Record extracts: Begin

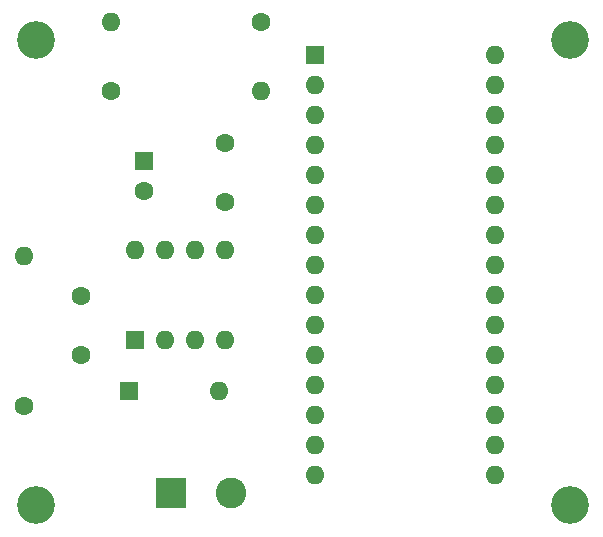
<source format=gbr>
%TF.GenerationSoftware,KiCad,Pcbnew,(6.0.2)*%
%TF.CreationDate,2022-03-21T18:21:57-04:00*%
%TF.ProjectId,dccsniffer,64636373-6e69-4666-9665-722e6b696361,rev?*%
%TF.SameCoordinates,Original*%
%TF.FileFunction,Soldermask,Top*%
%TF.FilePolarity,Negative*%
%FSLAX46Y46*%
G04 Gerber Fmt 4.6, Leading zero omitted, Abs format (unit mm)*
G04 Created by KiCad (PCBNEW (6.0.2)) date 2022-03-21 18:21:57*
%MOMM*%
%LPD*%
G01*
G04 APERTURE LIST*
%ADD10R,1.600000X1.600000*%
%ADD11O,1.600000X1.600000*%
%ADD12C,1.600000*%
%ADD13C,3.200000*%
%ADD14R,2.600000X2.600000*%
%ADD15C,2.600000*%
G04 APERTURE END LIST*
D10*
%TO.C,D1*%
X108966000Y-46990000D03*
D11*
X116586000Y-46990000D03*
%TD*%
D12*
%TO.C,R2*%
X120142000Y-15748000D03*
D11*
X107442000Y-15748000D03*
%TD*%
D12*
%TO.C,C1*%
X104902000Y-38902000D03*
X104902000Y-43902000D03*
%TD*%
D13*
%TO.C,H2*%
X146304000Y-17272000D03*
%TD*%
%TO.C,H3*%
X101092000Y-17272000D03*
%TD*%
D10*
%TO.C,U1*%
X109484000Y-42662000D03*
D11*
X112024000Y-42662000D03*
X114564000Y-42662000D03*
X117104000Y-42662000D03*
X117104000Y-35042000D03*
X114564000Y-35042000D03*
X112024000Y-35042000D03*
X109484000Y-35042000D03*
%TD*%
D12*
%TO.C,R3*%
X107442000Y-21590000D03*
D11*
X120142000Y-21590000D03*
%TD*%
D12*
%TO.C,C3*%
X117094000Y-25948000D03*
X117094000Y-30948000D03*
%TD*%
D10*
%TO.C,C2*%
X110236000Y-27496888D03*
D12*
X110236000Y-29996888D03*
%TD*%
D10*
%TO.C,A1*%
X124724000Y-18542000D03*
D11*
X124724000Y-21082000D03*
X124724000Y-23622000D03*
X124724000Y-26162000D03*
X124724000Y-28702000D03*
X124724000Y-31242000D03*
X124724000Y-33782000D03*
X124724000Y-36322000D03*
X124724000Y-38862000D03*
X124724000Y-41402000D03*
X124724000Y-43942000D03*
X124724000Y-46482000D03*
X124724000Y-49022000D03*
X124724000Y-51562000D03*
X124724000Y-54102000D03*
X139964000Y-54102000D03*
X139964000Y-51562000D03*
X139964000Y-49022000D03*
X139964000Y-46482000D03*
X139964000Y-43942000D03*
X139964000Y-41402000D03*
X139964000Y-38862000D03*
X139964000Y-36322000D03*
X139964000Y-33782000D03*
X139964000Y-31242000D03*
X139964000Y-28702000D03*
X139964000Y-26162000D03*
X139964000Y-23622000D03*
X139964000Y-21082000D03*
X139964000Y-18542000D03*
%TD*%
D14*
%TO.C,J1*%
X112522000Y-55626000D03*
D15*
X117602000Y-55626000D03*
%TD*%
D12*
%TO.C,R1*%
X100076000Y-48260000D03*
D11*
X100076000Y-35560000D03*
%TD*%
D13*
%TO.C,H4*%
X101092000Y-56642000D03*
%TD*%
%TO.C,H1*%
X146304000Y-56642000D03*
%TD*%
M02*

</source>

Record extracts: End

- _What to do_
Start at the line holding "X100076000Y-48260000D03*" and retype each line through the end of the material above, both included.

- _Answer_
X100076000Y-48260000D03*
D11*
X100076000Y-35560000D03*
%TD*%
D13*
%TO.C,H4*%
X101092000Y-56642000D03*
%TD*%
%TO.C,H1*%
X146304000Y-56642000D03*
%TD*%
M02*

</source>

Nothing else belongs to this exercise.